Comment & Analysis
Aug 2, 2021

The Effectiveness of a Vice-President for Climate Action is Up to the Provost

Provost Linda Doyle announced the creation of the Vice President for Biodiversity and Climate Change, who will oversee Trinity’s response to climate concerns.

By The Editorial Board

In a war, would a leader be praised for naming a general?

This week, Provost Linda Doyle announced the creation of a new Vice-President for Biodiversity and Climate Action and an accompanying office at College. When she did, she promised that the role would not be symbolic, but that it would have a meaningful effect on College policy.

This is the first time in Trinity’s history that such a role has been created, so it’s easy to look to this as a victory for a pro-climate response at College.


However, we are currently living through one of the fastest extinction events Earth has ever experienced. Climate scientists are unanimous in stating that climate change is the greatest threat that we face as a species and as a planet. We are at war with a global crisis that we created for ourselves.

Yes, the new role is needed if College is to take tangible climate action. But until we see that it is ready to take substantive action to force Trinity to become more sustainable, we should not consider this a victory.

Of course, having a vice president for climate action is better than not having one, and successes in gender equality thanks to a similar role – the vice-president for equality, diversity and inclusion – indicate that these types of offices can bring about tangible change.

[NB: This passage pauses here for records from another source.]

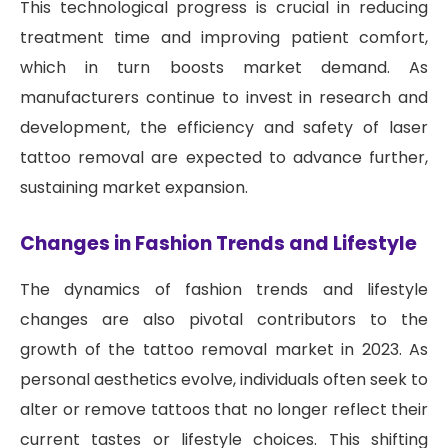
This technological progress is crucial in reducing
treatment time and improving patient comfort,
which in turn boosts market demand. As
manufacturers continue to invest in research and
development, the efficiency and safety of laser
tattoo removal are expected to advance further,
sustaining market expansion.
Changes in Fashion Trends and Lifestyle
The dynamics of fashion trends and lifestyle
changes are also pivotal contributors to the
growth of the tattoo removal market in 2023. As
personal aesthetics evolve, individuals often seek to
alter or remove tattoos that no longer reflect their
current tastes or lifestyle choices. This shifting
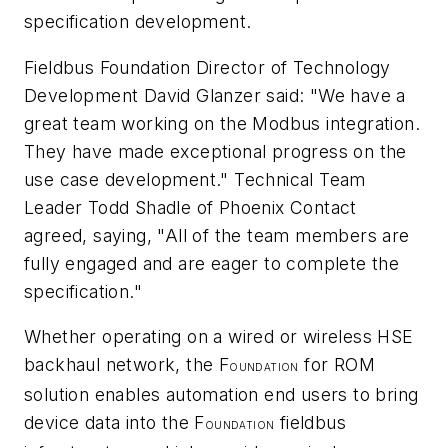
specification development.
Fieldbus Foundation Director of Technology
Development David Glanzer said: "We have a
great team working on the Modbus integration.
They have made exceptional progress on the
use case development." Technical Team
Leader Todd Shadle of Phoenix Contact
agreed, saying, "All of the team members are
fully engaged and are eager to complete the
specification."
Whether operating on a wired or wireless HSE
backhaul network, the F
for ROM
OUNDATION
solution enables automation end users to bring
device data into the F
fieldbus
OUNDATION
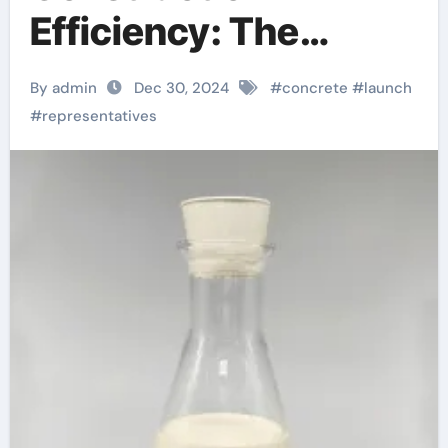
Efficiency: The
Essential Role of
By admin
Dec 30, 2024
#
concrete
#
launch
Concrete Release
#
representatives
Agents homemade
mold release agent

However, it is hard to tell whether successes come because the position has been created or whether they become as a result of the same pressures that forced College to make the position in the first place.

If College is to be a leader on climate action, this new vice-president must hit the ground running – but, most importantly, must be taken seriously by the new provost. They must have clear targets and mandates, and must be held accountable to see them through.

Climate change was central to the provost election, but at times solutions appeared superficial. This is perhaps unsurprising considering solutions may not always be popular (cutting down on academics’ trips abroad every year is one good example).

Many will applaud Doyle for creating this position, but until the person who is appointed to the role proves that they are up to the task at hand – making College a proactive leader in the greatest crisis humanity has ever faced – there is little point in praising her.